Police were called to the London home of Boris Johnson and his partner in the early hours of Friday after a neighbour reportedly heard a loud argument.
The Guardian said Carrie Symonds was heard telling the Conservative MP to “get off me” and “get out of my flat”.
The Metropolitan Police told the BBC it “spoke to all occupants of the address, who were all safe and well”.
In a statement, it said “there was no cause for police action”. A spokesman for Mr Johnson said: “No comment”.
The Guardian reported that a neighbour had told the newspaper they heard a woman screaming followed by “slamming and banging”.
The paper said the neighbour was inside their own flat when they recorded the alleged altercation.

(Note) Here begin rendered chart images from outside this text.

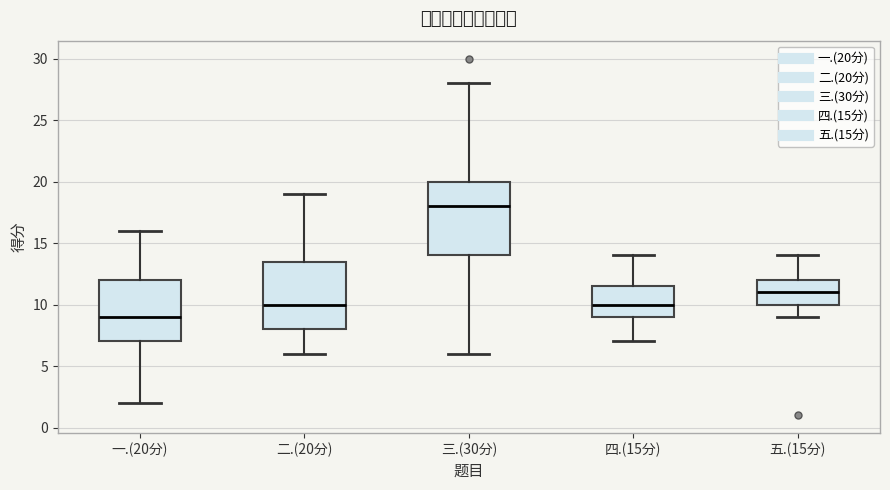

Reading left to right, read every box against the y-axis: the position of its median line, the range the box covers, and the ends of its whiskers. The values are not printed on the chart, so give them approximately, as read against the axis.

一.(20分): median 9.0, box 7.0 to 12.0, whiskers 2.0 to 16.0
二.(20分): median 10.0, box 8.0 to 13.5, whiskers 6.0 to 19.0
三.(30分): median 18.0, box 14.0 to 20.0, whiskers 6.0 to 28.0
四.(15分): median 10.0, box 9.0 to 11.5, whiskers 7.0 to 14.0
五.(15分): median 11.0, box 10.0 to 12.0, whiskers 9.0 to 14.0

It said that in the recording – heard by the Guardian, but not by the BBC – Mr Johnson was refusing to leave the flat and telling the woman to “get off” his laptop before there was a loud crashing noise.
Ms Symonds is allegedly heard saying the MP had ruined a sofa with red wine: “You just don’t care for anything because you’re spoilt. You have no care for money or anything.”
‘No offences or concerns’
Conservative MP Dominic Grieve told BBC Radio 4’s Today programme he could not comment on the Guardian’s report specifically but said character was relevant in the contest to be leader of the party.

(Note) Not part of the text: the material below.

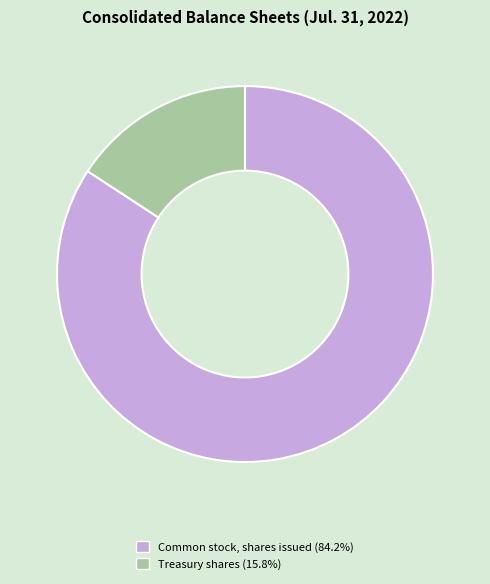

How many slices are in this pie chart?

2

“They are going to be in a position of responsibility where they have to make very important decisions,” he said.
The former attorney general added: “Clearly, things like reliability and honesty are very important things.
“And I think they matter in one’s private and personal life, and also they matter in one’s public life.”
In a statement, the Metropolitan Police said: “At 00:24 on Friday 21 June, police responded to a call from a local resident in the SE5 area of Camberwell.
“The caller was concerned for the welfare of a female neighbour.
“Police attended and spoke to all occupants of the address, who were all safe and well. There were no offences or concerns apparent to the officers and there was no cause for police action.”
Mr Johnson is the bookmakers’ favourite to succeed Theresa May as Conservative leader and the UK’s next prime minister.
The former foreign secretary and Mayor of London is in a run-off with Jeremy Hunt, with Tory party members to vote over the next month.
Mr Johnson came top in a ballot of Tory MPs on Thursday. The first hustings of the second phase of the leadership campaign takes place on Saturday.